### Opdrachten:
1: Werk een deel van de bespreking van Famke famke bij. Begin bij de woorden "Het boek begint" en stop na "personages te beschrijven.", en zet daarin "docent Nederlands" in plaats van "leraar Nederlands".
2: Geef per bewering aan of ze klopt met de bespreking van Famke famke. Antwoord met ja of nee en citeer de woorden uit de bespreking die de doorslag geven. (a) De auteur debuteerde in 2013 met Littenser merke. (b) Aam is achttien jaar oud. (c) Het boek telt minder dan driehonderd bladzijden.

Ale S. van Zandbergen – Famke famke (2017)
Famke famke is de tweede roman van Ale S. van Zandbergen die in 2013 debuteerde met de geslaagde roman Littenser merke. Net als bij die roman toont deze auteur in Famke famke zijn ambitie: het nieuwe boek heeft een royale omvang van meer dan vierhonderd bladzijden, het verhaal speelt zich in twee verschillende tijden af en de schrijfstijl is op zijn minst apart te noemen.
Het boek begint in 2012, als Haije Alkema, een leraar Nederlands van achter in de vijftig, een mondeling examen afneemt bij Aam, een leerling zoals hij in geen dertig jaar gehad heeft. De zeventienjarige Aam leest Couperus, niet alleen zijn romans, maar ook zijn gedichten, en denkt er filosofisch over na. Afwisselend zien we de gebeurtenissen via Haije of via de andere hoofdpersoon van deze hoofdstukken, Aam. Vooral later in het boek wringt het wel een beetje dat via de hoofdstukken van Haije en Aam ook andere belangrijke personages beschreven worden. De hoofdstukken die de titel ‘Haije’ of ‘Aam’ dragen, worden dan telkens door middel van *** onderbroken om de gebeurtenissen van die andere personages te beschrijven.

### Gegevens:
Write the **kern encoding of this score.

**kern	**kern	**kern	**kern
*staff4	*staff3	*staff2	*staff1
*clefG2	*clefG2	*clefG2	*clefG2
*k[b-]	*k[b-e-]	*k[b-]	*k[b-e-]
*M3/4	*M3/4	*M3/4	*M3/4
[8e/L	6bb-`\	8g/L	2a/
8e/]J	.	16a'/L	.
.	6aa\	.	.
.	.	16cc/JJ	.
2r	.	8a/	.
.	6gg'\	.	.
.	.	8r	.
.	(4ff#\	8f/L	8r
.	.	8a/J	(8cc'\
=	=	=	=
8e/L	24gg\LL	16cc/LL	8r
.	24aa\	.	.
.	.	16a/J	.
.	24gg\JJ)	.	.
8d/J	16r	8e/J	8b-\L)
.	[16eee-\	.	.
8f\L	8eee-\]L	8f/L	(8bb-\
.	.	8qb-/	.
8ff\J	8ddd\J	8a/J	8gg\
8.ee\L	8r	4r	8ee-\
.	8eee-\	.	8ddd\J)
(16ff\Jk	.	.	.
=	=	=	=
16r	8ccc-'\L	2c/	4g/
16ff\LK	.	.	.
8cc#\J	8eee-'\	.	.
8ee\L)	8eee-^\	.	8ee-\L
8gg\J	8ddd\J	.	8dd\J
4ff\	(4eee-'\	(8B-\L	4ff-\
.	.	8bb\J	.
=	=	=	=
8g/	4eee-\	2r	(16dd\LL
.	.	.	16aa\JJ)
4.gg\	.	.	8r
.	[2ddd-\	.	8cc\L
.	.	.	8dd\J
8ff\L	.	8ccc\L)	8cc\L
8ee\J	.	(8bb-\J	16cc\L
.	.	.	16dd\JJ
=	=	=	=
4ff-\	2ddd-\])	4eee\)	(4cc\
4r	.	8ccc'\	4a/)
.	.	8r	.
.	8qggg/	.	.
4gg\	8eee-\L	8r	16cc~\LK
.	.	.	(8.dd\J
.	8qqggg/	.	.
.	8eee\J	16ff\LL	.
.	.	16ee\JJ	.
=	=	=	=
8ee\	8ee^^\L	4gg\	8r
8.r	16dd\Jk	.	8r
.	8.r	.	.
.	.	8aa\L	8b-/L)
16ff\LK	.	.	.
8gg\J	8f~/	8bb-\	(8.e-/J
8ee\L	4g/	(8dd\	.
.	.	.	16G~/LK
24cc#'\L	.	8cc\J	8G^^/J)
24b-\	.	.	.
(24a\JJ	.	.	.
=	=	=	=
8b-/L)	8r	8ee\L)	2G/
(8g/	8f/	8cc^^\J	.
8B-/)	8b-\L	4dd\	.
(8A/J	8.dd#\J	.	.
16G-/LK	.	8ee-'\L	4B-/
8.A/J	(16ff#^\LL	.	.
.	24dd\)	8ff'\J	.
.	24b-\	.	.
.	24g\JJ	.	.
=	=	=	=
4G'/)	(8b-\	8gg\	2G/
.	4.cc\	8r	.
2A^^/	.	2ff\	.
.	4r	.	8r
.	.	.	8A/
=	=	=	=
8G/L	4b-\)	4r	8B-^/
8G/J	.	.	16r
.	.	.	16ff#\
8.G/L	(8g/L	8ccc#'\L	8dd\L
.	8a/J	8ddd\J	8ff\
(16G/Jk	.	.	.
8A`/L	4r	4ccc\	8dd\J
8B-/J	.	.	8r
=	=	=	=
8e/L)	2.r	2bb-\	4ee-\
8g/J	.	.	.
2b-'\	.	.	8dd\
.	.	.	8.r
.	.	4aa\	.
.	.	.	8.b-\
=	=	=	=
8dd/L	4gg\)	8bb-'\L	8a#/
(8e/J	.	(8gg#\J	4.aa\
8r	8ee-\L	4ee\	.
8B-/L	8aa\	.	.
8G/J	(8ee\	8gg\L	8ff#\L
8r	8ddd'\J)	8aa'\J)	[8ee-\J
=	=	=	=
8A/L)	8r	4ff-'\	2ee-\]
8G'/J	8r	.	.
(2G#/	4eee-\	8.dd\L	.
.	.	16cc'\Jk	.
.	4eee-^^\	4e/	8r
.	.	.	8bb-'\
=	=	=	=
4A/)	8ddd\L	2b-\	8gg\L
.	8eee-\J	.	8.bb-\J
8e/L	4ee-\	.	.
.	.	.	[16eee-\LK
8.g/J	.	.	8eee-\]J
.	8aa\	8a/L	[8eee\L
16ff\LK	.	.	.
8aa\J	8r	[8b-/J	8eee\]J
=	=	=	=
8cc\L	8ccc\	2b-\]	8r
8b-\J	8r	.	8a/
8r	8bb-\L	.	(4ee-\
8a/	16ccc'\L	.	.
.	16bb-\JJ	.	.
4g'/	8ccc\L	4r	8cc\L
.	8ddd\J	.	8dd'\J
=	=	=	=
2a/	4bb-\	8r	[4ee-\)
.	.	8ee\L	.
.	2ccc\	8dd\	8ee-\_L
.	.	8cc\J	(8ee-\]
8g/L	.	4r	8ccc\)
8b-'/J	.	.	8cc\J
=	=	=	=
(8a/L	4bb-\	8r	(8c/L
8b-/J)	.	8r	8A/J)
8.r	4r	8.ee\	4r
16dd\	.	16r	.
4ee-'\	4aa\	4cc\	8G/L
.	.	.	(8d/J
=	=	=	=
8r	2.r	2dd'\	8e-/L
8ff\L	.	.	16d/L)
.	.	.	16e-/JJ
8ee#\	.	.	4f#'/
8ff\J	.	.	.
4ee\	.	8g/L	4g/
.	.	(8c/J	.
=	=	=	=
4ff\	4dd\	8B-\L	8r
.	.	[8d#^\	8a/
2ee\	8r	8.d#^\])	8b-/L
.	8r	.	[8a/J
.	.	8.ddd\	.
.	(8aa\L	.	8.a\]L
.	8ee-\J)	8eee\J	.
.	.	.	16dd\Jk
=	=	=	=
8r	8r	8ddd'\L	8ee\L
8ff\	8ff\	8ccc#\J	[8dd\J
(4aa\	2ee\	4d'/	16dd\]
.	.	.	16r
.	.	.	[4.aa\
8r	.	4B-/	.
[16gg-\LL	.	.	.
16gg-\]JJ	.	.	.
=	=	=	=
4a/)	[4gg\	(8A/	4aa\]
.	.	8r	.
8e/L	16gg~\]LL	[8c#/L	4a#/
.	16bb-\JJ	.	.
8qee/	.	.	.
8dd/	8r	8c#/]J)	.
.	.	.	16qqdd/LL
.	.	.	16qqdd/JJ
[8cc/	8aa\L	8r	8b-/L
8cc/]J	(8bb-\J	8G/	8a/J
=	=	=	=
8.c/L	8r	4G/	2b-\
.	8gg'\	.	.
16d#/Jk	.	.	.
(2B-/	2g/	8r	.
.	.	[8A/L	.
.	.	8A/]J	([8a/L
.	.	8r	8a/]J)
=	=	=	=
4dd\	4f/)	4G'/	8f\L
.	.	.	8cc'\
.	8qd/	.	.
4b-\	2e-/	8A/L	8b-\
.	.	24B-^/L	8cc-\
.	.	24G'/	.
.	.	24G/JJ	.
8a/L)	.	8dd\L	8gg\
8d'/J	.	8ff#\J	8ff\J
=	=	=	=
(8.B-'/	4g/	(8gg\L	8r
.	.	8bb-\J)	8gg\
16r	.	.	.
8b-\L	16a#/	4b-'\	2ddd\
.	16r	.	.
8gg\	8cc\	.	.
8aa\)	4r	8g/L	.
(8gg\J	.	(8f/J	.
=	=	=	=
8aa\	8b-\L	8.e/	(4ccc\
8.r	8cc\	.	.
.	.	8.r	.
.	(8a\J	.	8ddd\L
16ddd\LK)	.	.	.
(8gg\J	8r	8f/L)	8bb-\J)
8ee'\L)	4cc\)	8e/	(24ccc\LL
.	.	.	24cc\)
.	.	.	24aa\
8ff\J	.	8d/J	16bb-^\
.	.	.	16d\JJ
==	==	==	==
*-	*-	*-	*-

### Uitwerkingen:
1:
Het boek begint in 2012, als Haije Alkema, een docent Nederlands van achter in de vijftig, een mondeling examen afneemt bij Aam, een leerling zoals hij in geen dertig jaar gehad heeft. De zeventienjarige Aam leest Couperus, niet alleen zijn romans, maar ook zijn gedichten, en denkt er filosofisch over na. Afwisselend zien we de gebeurtenissen via Haije of via de andere hoofdpersoon van deze hoofdstukken, Aam. Vooral later in het boek wringt het wel een beetje dat via de hoofdstukken van Haije en Aam ook andere belangrijke personages beschreven worden. De hoofdstukken die de titel ‘Haije’ of ‘Aam’ dragen, worden dan telkens door middel van *** onderbroken om de gebeurtenissen van die andere personages te beschrijven.

2:
(a) Ja: "die in 2013 debuteerde met de geslaagde roman Littenser merke"
(b) Nee: "De zeventienjarige Aam"
(c) Nee: "een royale omvang van meer dan vierhonderd bladzijden"